Selain itu, dalam Al-Qur’an juga dijelaskan tentang anjuran menikah hanya bagi yang sudah layak untuk menikah.

“Dan nikahkanlah orang-orang yang sendirian di antara kamu, dan orang-orang yang layak (menikah)dari hamba sahayamu yang lelaki dan hamba-hamba sahayamu yang perempuan. Jika mereka miskin Allah akan mengkayakan mereka dengan karunia-Nya. Dan Allah Maha Luas (pemberianNya) dan Maha Mengetahui.”
(QS. An Nuur (24) : 32)

Dengan jelas di dalam Al-Qur’an bahwa anjuran menikah itu ketika sudah layak untuk menikah. Kata “layak” dapat berbagai arti, salah satunya adalah siap lahir dan batin dari kedua pihak. Selain itu, “layak” juga dapat berarti sudah saatnya menikah. Sehingga budaya Suku Sasak bukan penyebab terjadi merarik kodeq atau pernikahan dini, melainkan penyebab lain seperti halnya faktor ekonomi dan pribadi dari orang-orang yang melakukan pernikahan dini sendiri.

Untuk kasus merarik kodeq atau pernikahan dini pemerintah mempunyai peranan yang besar terutama dalam peningkatan mutu pendidikan kepada anak-anak yang bersekolah dan tinggal di daerah-daerah miskin. Selain itu, perlunya advokasi dan sosialisasi ke daerah-daerah yang banyak terdata pernikahan dininya, karena masyarakat di sana belum mengetahui mengenai masalah apa yang dihadapinya.
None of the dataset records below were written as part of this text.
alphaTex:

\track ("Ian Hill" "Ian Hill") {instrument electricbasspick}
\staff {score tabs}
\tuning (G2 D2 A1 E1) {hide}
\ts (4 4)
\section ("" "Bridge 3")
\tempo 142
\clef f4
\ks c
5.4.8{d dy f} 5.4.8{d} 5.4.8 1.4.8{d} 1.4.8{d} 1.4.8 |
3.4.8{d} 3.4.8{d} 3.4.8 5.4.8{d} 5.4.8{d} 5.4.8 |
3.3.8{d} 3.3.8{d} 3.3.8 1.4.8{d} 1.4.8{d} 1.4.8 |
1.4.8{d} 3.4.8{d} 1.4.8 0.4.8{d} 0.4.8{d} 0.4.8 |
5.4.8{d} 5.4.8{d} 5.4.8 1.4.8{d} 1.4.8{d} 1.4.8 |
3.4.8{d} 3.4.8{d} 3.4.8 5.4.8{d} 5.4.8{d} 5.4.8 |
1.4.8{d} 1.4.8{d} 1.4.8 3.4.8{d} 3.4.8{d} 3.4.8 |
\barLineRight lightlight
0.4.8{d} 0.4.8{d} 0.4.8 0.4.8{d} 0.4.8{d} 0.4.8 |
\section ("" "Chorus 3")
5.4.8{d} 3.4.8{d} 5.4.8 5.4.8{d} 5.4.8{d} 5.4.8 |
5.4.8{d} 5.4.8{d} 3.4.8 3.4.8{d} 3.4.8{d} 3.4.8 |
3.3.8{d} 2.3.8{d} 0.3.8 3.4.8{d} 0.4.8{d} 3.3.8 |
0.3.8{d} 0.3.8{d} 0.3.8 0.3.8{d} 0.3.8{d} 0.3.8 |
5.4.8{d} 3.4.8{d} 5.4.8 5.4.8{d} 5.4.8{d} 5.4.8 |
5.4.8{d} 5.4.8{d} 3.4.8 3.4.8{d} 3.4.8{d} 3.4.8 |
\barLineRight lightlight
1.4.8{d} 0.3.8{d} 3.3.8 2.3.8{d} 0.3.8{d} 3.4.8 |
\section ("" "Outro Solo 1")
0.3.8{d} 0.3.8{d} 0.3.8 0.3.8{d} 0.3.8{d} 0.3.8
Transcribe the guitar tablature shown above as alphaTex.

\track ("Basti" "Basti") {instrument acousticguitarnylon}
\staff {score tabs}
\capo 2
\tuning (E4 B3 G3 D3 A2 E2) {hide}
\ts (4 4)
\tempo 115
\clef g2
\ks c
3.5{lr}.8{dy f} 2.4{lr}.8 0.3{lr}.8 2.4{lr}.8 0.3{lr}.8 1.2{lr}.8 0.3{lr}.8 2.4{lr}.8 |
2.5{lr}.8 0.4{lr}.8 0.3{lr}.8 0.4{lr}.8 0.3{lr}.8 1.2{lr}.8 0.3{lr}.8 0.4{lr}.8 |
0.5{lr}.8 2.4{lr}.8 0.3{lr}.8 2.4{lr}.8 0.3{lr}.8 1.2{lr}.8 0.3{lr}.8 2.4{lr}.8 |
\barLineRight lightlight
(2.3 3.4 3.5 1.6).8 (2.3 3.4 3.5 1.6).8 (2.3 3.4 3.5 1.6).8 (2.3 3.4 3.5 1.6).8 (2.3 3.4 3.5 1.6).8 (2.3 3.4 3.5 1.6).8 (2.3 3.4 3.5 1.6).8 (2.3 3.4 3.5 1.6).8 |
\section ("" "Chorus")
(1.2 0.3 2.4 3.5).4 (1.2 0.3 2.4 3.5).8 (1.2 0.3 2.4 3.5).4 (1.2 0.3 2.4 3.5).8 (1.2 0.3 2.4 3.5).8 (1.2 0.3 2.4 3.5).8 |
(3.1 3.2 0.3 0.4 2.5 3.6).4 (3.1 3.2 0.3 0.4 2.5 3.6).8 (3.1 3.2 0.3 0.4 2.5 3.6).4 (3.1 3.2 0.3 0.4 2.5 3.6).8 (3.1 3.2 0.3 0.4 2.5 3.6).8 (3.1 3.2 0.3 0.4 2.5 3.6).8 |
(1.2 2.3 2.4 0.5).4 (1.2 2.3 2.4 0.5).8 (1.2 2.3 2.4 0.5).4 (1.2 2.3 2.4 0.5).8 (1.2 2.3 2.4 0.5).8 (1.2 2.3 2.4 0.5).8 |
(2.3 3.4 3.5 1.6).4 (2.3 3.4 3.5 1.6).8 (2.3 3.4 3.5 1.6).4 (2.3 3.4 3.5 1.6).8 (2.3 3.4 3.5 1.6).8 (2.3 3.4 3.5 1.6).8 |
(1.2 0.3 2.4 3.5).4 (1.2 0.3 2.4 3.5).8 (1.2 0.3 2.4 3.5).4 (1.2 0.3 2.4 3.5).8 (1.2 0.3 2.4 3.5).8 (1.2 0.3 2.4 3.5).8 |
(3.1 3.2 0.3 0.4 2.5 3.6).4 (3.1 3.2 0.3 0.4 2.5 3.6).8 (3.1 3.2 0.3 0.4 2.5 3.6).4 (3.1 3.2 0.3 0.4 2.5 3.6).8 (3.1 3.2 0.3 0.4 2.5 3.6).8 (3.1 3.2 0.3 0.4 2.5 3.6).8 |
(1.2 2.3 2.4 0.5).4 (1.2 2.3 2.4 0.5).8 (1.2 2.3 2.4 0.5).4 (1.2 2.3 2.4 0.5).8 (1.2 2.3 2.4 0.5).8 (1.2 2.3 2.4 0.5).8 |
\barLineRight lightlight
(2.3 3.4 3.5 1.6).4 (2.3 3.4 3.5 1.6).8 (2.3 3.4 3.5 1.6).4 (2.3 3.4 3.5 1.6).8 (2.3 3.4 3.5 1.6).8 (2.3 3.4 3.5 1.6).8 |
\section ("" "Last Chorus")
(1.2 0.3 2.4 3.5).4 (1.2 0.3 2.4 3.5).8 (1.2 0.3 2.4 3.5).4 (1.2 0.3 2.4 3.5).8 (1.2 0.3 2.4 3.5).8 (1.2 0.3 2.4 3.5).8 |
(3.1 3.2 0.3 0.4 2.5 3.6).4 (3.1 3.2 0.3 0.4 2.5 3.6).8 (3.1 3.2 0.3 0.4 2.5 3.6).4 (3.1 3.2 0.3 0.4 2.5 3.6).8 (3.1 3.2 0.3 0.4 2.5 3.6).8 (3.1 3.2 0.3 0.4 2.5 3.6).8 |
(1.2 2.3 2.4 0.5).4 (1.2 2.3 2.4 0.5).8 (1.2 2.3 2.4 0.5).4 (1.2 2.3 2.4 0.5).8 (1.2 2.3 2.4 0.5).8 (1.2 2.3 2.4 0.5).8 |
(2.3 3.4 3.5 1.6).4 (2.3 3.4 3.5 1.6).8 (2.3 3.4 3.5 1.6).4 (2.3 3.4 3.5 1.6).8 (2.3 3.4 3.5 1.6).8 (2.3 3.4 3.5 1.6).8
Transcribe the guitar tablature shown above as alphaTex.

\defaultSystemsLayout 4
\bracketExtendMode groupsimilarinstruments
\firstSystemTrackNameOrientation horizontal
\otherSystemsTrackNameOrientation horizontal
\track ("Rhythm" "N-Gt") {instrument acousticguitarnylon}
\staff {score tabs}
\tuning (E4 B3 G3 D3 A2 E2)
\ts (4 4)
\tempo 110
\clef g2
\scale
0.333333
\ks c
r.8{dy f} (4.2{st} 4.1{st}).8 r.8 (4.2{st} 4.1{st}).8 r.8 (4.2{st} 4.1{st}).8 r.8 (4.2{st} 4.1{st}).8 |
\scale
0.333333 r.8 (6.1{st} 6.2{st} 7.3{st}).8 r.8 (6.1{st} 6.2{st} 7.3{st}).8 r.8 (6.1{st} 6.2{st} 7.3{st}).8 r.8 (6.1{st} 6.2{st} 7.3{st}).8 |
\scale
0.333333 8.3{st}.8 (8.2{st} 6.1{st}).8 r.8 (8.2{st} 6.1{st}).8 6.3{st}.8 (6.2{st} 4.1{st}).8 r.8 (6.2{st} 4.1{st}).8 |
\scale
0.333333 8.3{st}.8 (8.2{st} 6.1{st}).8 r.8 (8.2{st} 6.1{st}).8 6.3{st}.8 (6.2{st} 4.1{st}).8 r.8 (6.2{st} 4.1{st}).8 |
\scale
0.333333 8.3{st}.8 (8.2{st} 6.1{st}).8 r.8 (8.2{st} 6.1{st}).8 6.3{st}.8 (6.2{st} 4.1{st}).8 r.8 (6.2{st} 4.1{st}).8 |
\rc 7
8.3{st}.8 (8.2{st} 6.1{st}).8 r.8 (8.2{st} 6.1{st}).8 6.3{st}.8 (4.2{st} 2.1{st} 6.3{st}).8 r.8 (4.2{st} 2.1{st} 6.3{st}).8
Dalam usaha pencegahan pernikahan dini, pemerintah NTB sudah melakukan seminar pendewasaan usia perkawinan. Selain dari kalangan pemerintah dan orang dewasa, remaja termasuk Youth Center Remaja Bumi Gora (YC RBG) PKBI NTB juga dilibatkan untuk merumuskan rekomendasi-rekomendasi untuk UU tentang usia pernikahan dini yang tidak konsisten. Tidak konsisten di sini maksudnya adalah pada UU nomor 1 tahun 1974 pasal 7 ayat 1 tidak sejalan dengan aturan yang disebutkan BKKBN. Selain itu, remaja diminta untuk memberikan pendapatnya seperti pelibatan remaja dalam perencanaan, aksi dan evaluasi dalam pencegahan pernikahan dini. Setelah rekomendasi-rekomendasi sudah dibuat, maka seterusnya akan dikirim ke pusat untuk bahan pertimbangan dalam proses perubahan UU pasal 1 tersebut.

YC RBG juga sudah melakukan aksinya untuk pencegahan pernikan dini (merarik kodeq) ini. Beberapa kegiatan yang dilakukan antara lain adalah sosialisasi/penyuluhan di beberapa sekolah yang ada di kota Mataram dan Talk Show di dua radio. Harapan besar dari YC RBG adalah agar remaja mampu mengambil sikap yang benar dan tepat karena remaja adalah calon pemimpin dunia di masa depan.